Estratto:
Contabilità

Assegnazione o cessione: passività, valore catastale e quote guidano la scelta

L’assegnazione ha un effetto fiscale sul socio che non deve però concretizzarsi in imposte da corrispondere

Potendo scegliere è preferibile l’assegnazione o la cessione agevolata degli immobili ai soci? Le due operazioni – tornate di attualità grazie alla legge di Bilancio 2023 – sono caratterizzate da meccanismi premiali analoghi ma gli effetti che scaturiscono dalla scelta sono, in termini concreti, diversi. La valutazione, quindi, va ponderata attentamente.

L’assegnazione è operazione che inevitabilmente impatta sul patrimonio netto della società risolvendosi nella distribuzione di capitale, di utili o di riserve di capitali o di utili, a fronte dell’attribuzione di un bene. Inevitabile, quindi, che vi sia, a valle, un effetto fiscale sul socio che non necessariamente, però, deve concretizzarsi in imposte da corrispondere.

Assegnazione e proporzionalità

L’assegnazione deve rispettare, in linea di principio, la “proporzionalità” del valore del bene assegnato rispetto alle quote di partecipazione dei soci. Questo tema riveste spesso una criticità centrale nella gestione dell’operazione, perché non sempre è possibile rispettare questo requisito con l’assegnazione a tutti i soci di beni agevolati. Di qui la possibilità di gestire assegnazioni agevolate e non, con le conseguenze del caso in termini di effetti fiscali per via del doppio binario. Un’alternativa possibile è richiedere ai soci eccessivamente beneficiati nell’assegnazione di intervenire con versamenti in conto capitale a favore della società, di modo da conguagliare il differenziale e riequilibrare il rapporto sociale.

Record da una raccolta di dati:
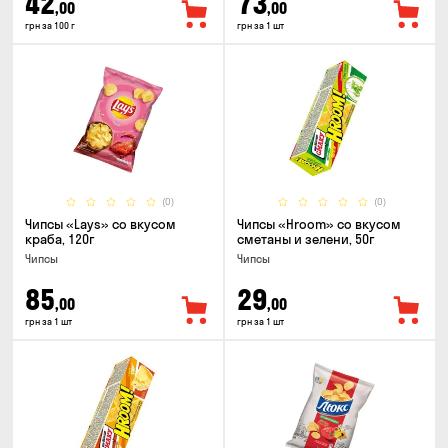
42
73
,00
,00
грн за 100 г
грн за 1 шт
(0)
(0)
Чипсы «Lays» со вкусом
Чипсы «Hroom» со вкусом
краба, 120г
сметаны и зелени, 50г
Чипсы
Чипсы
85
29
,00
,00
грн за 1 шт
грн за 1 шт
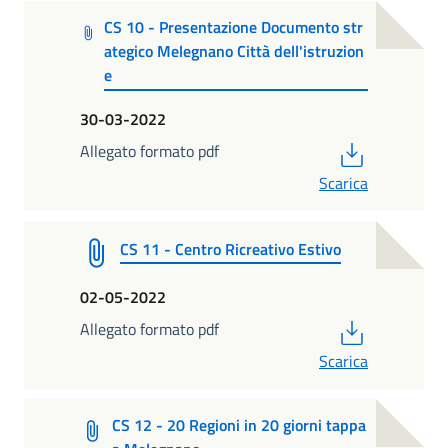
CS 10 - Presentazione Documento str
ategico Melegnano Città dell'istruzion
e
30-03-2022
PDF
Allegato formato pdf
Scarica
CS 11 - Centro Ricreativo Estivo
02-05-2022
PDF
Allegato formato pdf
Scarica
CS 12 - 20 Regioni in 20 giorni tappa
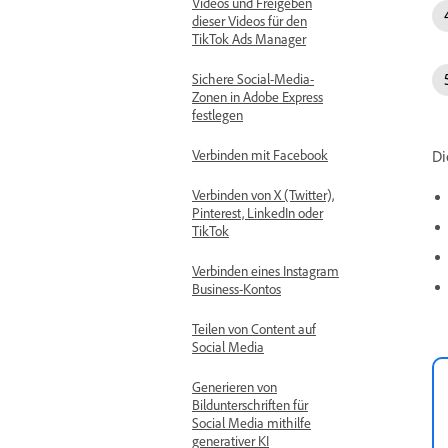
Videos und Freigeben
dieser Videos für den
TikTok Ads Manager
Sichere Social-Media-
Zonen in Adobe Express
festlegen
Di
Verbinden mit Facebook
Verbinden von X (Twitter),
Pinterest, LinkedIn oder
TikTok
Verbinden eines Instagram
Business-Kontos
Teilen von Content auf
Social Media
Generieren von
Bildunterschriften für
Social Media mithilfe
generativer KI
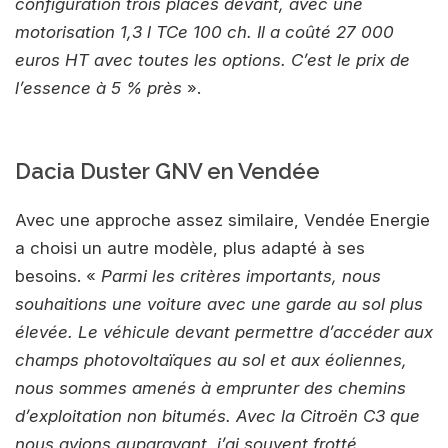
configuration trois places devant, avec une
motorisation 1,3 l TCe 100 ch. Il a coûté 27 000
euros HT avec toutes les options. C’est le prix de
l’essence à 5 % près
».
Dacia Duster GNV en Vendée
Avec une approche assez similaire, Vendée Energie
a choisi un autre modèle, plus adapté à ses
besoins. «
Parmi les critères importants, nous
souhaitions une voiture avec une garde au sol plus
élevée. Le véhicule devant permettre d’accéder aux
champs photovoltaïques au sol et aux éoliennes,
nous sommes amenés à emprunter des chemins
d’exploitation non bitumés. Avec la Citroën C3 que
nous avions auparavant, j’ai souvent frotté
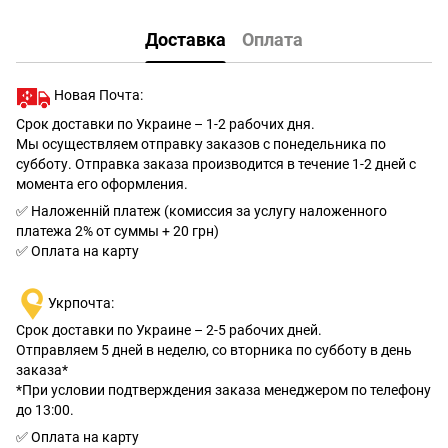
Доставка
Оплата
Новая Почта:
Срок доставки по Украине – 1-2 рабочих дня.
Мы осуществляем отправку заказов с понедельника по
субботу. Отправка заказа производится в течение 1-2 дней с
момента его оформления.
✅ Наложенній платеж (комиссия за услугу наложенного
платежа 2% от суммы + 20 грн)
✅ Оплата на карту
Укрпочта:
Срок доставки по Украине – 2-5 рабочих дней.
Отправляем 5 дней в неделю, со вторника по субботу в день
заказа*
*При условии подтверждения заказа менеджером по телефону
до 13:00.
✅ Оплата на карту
...
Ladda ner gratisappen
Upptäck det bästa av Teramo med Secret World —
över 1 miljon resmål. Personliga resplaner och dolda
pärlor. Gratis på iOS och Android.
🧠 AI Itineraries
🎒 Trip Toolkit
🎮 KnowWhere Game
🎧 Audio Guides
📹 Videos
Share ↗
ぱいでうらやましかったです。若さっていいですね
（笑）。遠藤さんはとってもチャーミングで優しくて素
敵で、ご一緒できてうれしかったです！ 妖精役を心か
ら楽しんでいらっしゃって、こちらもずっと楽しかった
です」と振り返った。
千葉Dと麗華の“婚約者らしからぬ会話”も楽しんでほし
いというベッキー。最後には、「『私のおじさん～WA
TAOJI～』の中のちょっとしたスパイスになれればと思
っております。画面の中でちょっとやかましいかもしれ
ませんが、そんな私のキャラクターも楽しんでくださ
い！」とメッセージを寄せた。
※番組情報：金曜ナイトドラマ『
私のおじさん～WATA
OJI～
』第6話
* * *
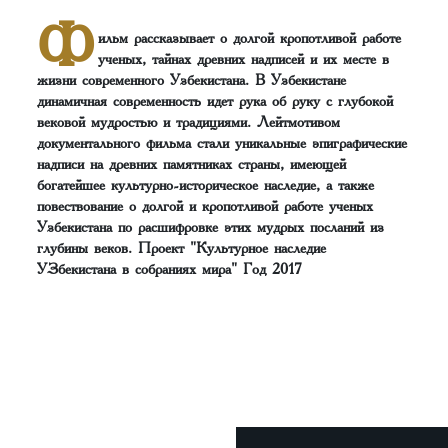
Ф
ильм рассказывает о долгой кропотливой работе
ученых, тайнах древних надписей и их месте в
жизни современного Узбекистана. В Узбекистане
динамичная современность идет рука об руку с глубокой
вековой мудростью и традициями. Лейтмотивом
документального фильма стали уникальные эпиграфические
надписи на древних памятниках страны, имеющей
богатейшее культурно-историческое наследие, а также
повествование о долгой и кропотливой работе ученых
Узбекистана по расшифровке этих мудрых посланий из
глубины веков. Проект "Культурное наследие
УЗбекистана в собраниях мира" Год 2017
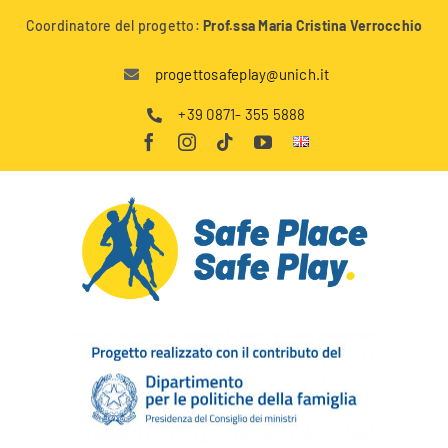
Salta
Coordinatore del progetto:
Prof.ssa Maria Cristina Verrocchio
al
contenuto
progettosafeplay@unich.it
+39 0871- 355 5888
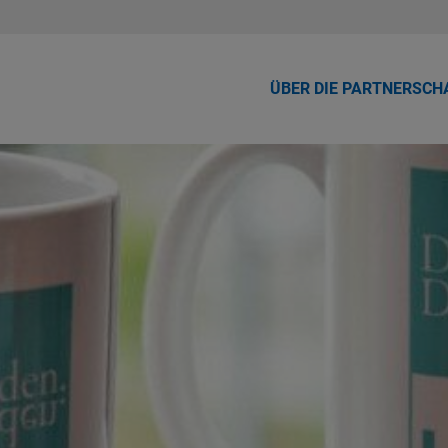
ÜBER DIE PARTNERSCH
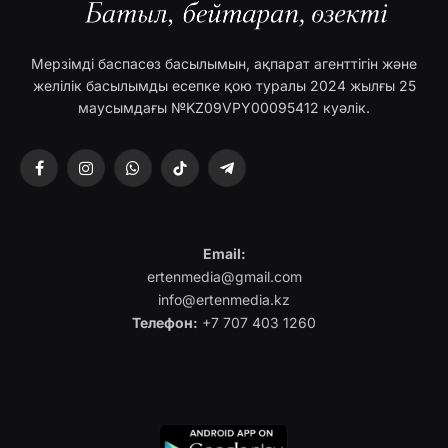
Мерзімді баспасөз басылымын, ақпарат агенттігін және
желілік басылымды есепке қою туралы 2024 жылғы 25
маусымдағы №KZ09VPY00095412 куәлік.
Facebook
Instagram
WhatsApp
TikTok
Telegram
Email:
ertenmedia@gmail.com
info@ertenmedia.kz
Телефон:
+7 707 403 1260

Attività da svolgere:
1. Modifica il testo sull'assegnazione degli immobili ai soci, partendo da "L’assegnazione ha un" e terminando con "va ponderata attentamente.", e sostituisci "imposte" con "tasse".
2. Trasforma in un elenco numerato le righe dei record a partire da quella che contiene "configuration trois places devant, avec une" e fino a quella che contiene "Avec une approche", tralasciando le righe vuote.

Soluzioni in ordine:
1.
L’assegnazione ha un effetto fiscale sul socio che non deve però concretizzarsi in tasse da corrispondere

Potendo scegliere è preferibile l’assegnazione o la cessione agevolata degli immobili ai soci? Le due operazioni – tornate di attualità grazie alla legge di Bilancio 2023 – sono caratterizzate da meccanismi premiali analoghi ma gli effetti che scaturiscono dalla scelta sono, in termini concreti, diversi. La valutazione, quindi, va ponderata attentamente.

2.
1. configuration trois places devant, avec une
2. motorisation 1,3 l TCe 100 ch. Il a coûté 27 000
3. euros HT avec toutes les options. C’est le prix de
4. l’essence à 5 % près
5. ».
6. Dacia Duster GNV en Vendée
7. Avec une approche assez similaire, Vendée Energie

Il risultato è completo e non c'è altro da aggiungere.